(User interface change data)
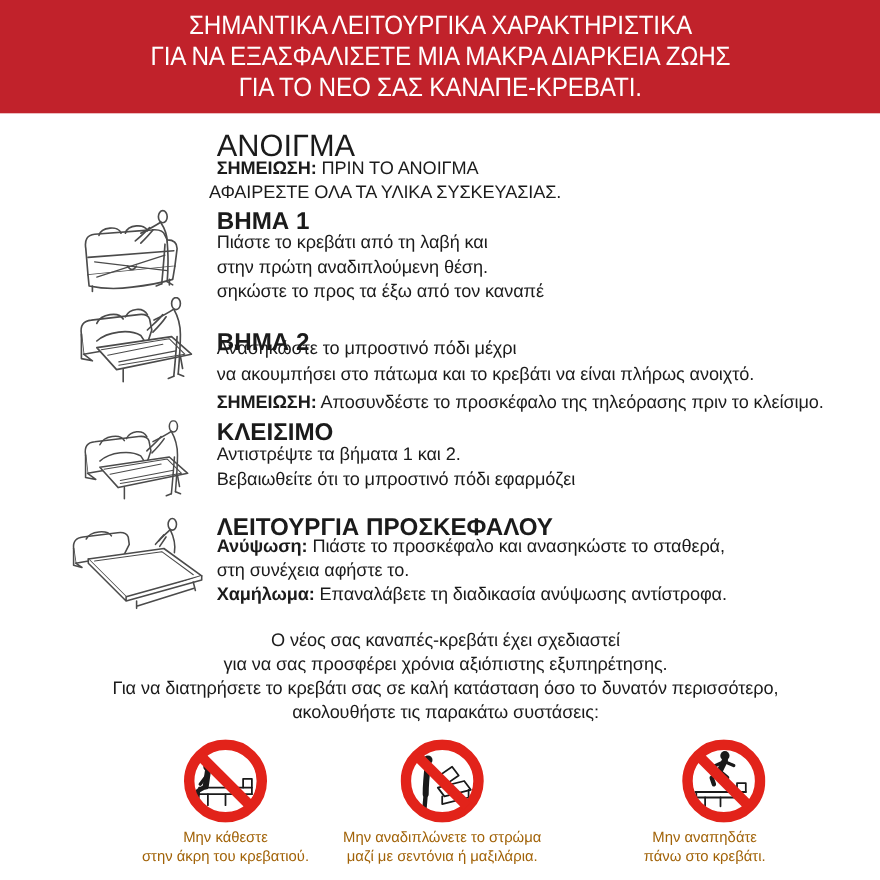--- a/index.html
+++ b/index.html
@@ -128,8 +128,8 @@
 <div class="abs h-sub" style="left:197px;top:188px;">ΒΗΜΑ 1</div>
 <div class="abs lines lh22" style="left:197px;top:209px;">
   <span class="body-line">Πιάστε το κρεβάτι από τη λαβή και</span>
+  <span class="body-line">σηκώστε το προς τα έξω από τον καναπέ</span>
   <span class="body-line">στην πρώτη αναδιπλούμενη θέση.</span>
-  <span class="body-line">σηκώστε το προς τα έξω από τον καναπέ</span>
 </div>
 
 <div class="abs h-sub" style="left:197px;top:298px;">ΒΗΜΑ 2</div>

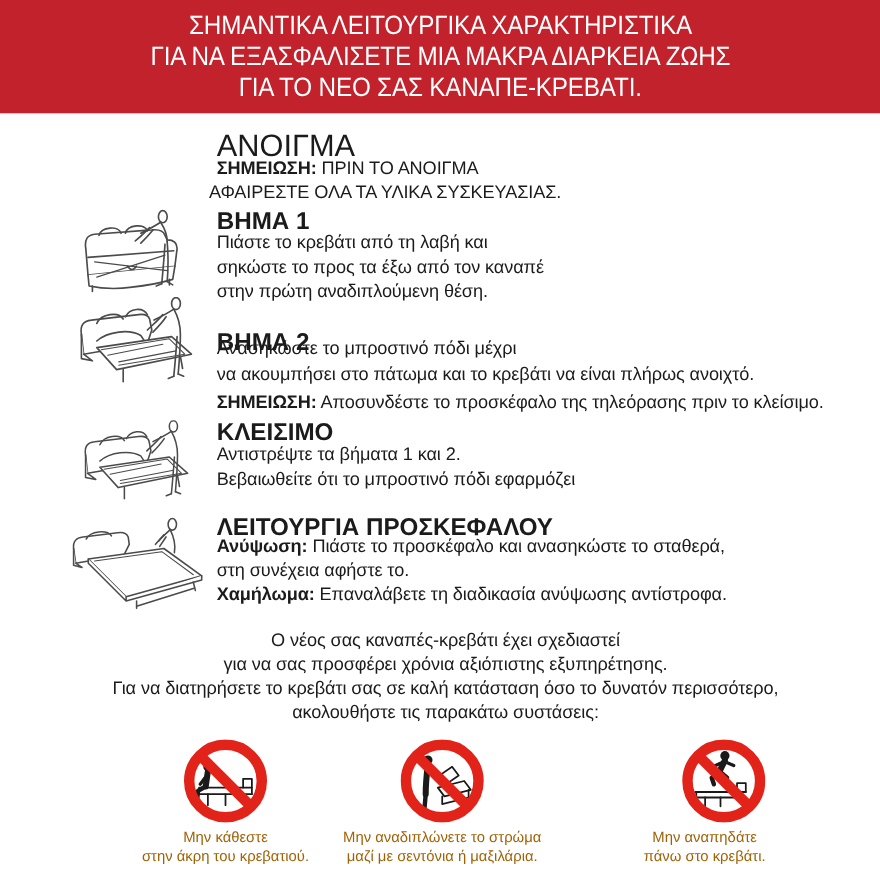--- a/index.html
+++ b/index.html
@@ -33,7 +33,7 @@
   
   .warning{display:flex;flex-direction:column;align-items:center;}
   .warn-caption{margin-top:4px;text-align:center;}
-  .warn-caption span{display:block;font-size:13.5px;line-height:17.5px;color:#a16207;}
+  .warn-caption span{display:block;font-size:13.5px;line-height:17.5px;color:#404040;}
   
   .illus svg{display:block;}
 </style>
--
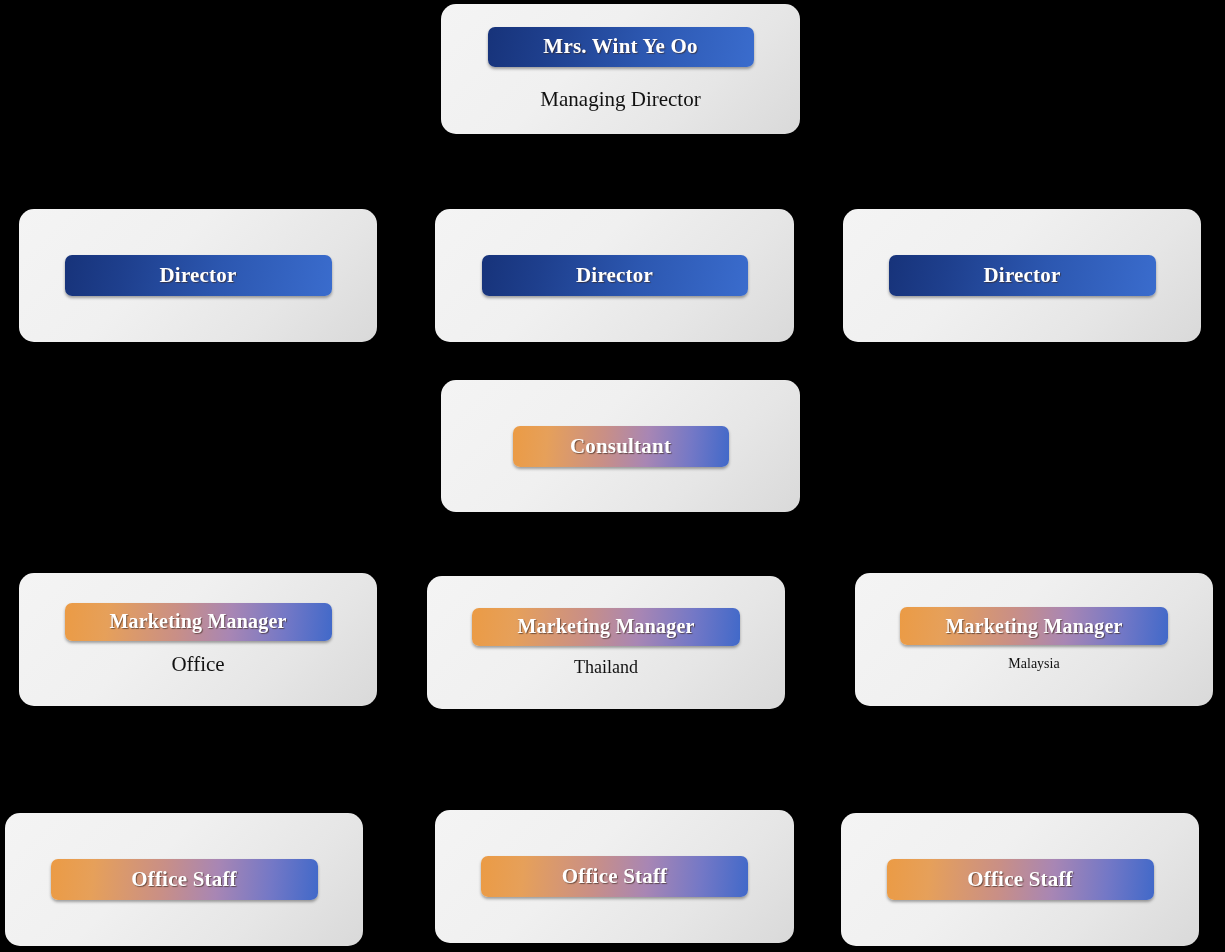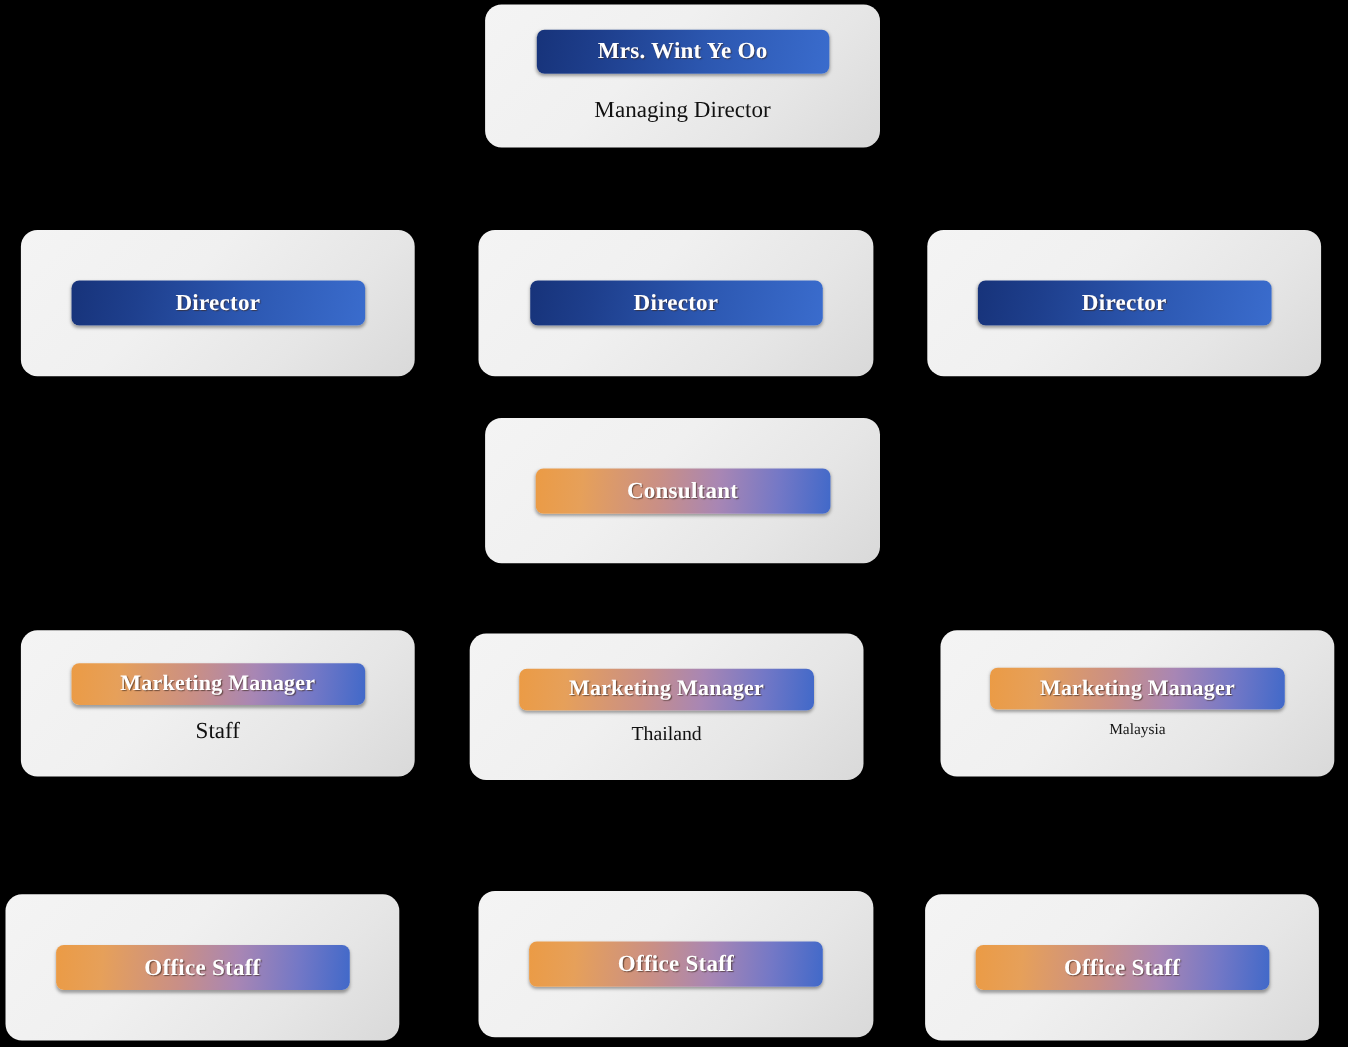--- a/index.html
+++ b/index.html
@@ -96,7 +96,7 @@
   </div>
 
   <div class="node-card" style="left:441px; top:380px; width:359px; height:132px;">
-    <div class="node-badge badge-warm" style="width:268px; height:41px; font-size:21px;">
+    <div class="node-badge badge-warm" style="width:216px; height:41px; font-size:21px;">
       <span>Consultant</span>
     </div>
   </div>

◆ Work item ◆
Look over the records above and copy each line that includes the string "block".

◆ Answer for this exercise ◆
-  .warn-caption span{display:block;font-size:13.5px;line-height:17.5px;color:#a16207;}
+  .warn-caption span{display:block;font-size:13.5px;line-height:17.5px;color:#404040;}
   .illus svg{display:block;}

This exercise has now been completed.